## Metin
▼

Hakikatin farkında olarak yaşamak

Dünyanın geçici olduğunu bilerek yaşamak da mümkün, kalıcı olduğunu zannederek yaşamak da. Hakikatin farkında olarak yaşamak, doğru yaşamanın ön şartı.

Behlül Dânâ‘yı huzuruna çağırtan Harun Reşid onu biraz sitemkâr bulmuş. Hizmetliler Behlül Dânâ‘yı mezarlıkta uyurken bulmuş ve uyandırmışlar. Behlül Dânâ kızgın;

-Benim sultanlığımı, tâcımı, tahtımı neden bozdun?

Halife Harun Reşid şaşırmış tabi. “Ne sultanlığı be adam? O nereden çıktı?”

-Ben rüyamda sultan idim. Tacım, tahtım ve hizmetlilerim vardı. Uyandırdın, aldın hepsini.

-Rüyadaki sultanlığa itibar edilir mi Behlül? Onun için üzülür mü hiç insan, diyerek cevap vermiş halife.

▲

## Verilen liste
▼

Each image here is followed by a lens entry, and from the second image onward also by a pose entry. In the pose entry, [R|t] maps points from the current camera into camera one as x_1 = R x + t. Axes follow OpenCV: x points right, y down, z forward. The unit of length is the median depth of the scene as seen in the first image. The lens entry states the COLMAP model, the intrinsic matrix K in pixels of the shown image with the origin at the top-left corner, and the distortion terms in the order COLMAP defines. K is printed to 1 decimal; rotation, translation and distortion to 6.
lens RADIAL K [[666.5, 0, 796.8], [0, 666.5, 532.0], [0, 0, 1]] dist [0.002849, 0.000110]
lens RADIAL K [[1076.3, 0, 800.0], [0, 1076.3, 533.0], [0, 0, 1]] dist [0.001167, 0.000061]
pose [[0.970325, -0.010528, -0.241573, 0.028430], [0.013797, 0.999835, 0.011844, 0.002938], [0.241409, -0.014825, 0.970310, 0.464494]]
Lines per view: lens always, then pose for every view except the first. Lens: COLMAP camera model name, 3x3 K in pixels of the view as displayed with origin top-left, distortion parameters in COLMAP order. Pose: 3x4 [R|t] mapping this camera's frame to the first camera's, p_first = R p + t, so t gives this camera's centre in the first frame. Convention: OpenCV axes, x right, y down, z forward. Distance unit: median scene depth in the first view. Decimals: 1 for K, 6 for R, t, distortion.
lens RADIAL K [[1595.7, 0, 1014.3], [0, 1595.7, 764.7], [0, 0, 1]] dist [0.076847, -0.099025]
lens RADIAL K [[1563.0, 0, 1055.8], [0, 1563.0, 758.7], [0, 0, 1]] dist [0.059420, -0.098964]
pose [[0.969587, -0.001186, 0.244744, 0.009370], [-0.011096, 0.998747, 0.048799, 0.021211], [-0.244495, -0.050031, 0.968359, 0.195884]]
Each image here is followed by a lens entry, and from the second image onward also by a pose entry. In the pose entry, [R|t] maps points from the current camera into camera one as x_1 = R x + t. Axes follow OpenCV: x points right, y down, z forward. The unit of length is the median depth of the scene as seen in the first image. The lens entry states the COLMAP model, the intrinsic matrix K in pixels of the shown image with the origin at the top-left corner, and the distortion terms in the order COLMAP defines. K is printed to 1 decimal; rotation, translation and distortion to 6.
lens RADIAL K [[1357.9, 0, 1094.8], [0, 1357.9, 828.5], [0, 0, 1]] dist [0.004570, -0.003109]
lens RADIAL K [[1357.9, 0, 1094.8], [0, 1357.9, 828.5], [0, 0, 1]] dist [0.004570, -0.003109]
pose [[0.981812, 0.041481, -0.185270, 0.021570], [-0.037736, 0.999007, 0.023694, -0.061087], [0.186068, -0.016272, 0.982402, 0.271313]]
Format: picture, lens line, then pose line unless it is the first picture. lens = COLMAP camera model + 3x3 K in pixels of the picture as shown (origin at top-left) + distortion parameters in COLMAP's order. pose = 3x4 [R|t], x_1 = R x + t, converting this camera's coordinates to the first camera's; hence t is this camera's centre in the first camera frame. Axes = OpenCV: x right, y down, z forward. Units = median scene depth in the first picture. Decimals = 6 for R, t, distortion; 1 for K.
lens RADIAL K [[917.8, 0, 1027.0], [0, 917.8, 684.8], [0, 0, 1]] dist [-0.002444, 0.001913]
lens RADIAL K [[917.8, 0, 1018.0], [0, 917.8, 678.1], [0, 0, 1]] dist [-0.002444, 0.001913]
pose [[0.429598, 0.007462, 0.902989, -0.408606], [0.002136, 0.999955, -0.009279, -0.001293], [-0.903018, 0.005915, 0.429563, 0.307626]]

▲

## Görevler
A: Behlül Dânâ metnine göre şu soruları kısaca cevapla:
(i) Hizmetliler Behlül Dânâ'yı nerede ve ne yaparken bulmuş?
(ii) Behlül Dânâ rüyasında ne imiş?
(iii) Doğru yaşamanın ön şartı ne olarak gösteriliyor?
B: Behlül Dânâ metnini kaldığı yerden devam ettir.
Bu listeye ihtiyaç yok.

## Cevaplar
A:
(i) Mezarlıkta uyurken bulmuşlar.
(ii) Sultan imiş.
(iii) Hakikatin farkında olarak yaşamak.

B:
Behlül Dânâ her zamanki gibi düşündüren cevabıyla mukabele etmiş:

-Benim rüyadaki padişahlığımla senin hükümdarlığın arasında ne fark var? Ben gözlerimi açınca padişahlığım sona eriyor, seninki gözlerini kapatınca..  

Ölümün bir gün gelip bizi bulacağına, dünya hayatının ahiret hayatına nispetle yok hükmünde bir kısalıkla bize emanet edildiğine dair konuşurken hep dinleyenlere seslenirim;

“İşte hepimiz farklı yaşlardayız. Yaşı 20 olanla 50 olan arasında, ömrün nasıl geçti sorusuna verilen cevap açısından pek de fark görülmüyor. Hepimiz için ‘nasıl geçtiğini anlamadım’ manasında cevaplar vermekten başka çare yok. Yaşınız 80 olunca da bu cevap değişmeyecek. “

Kelimenin tam anlamıyla üç günlük dünya bu.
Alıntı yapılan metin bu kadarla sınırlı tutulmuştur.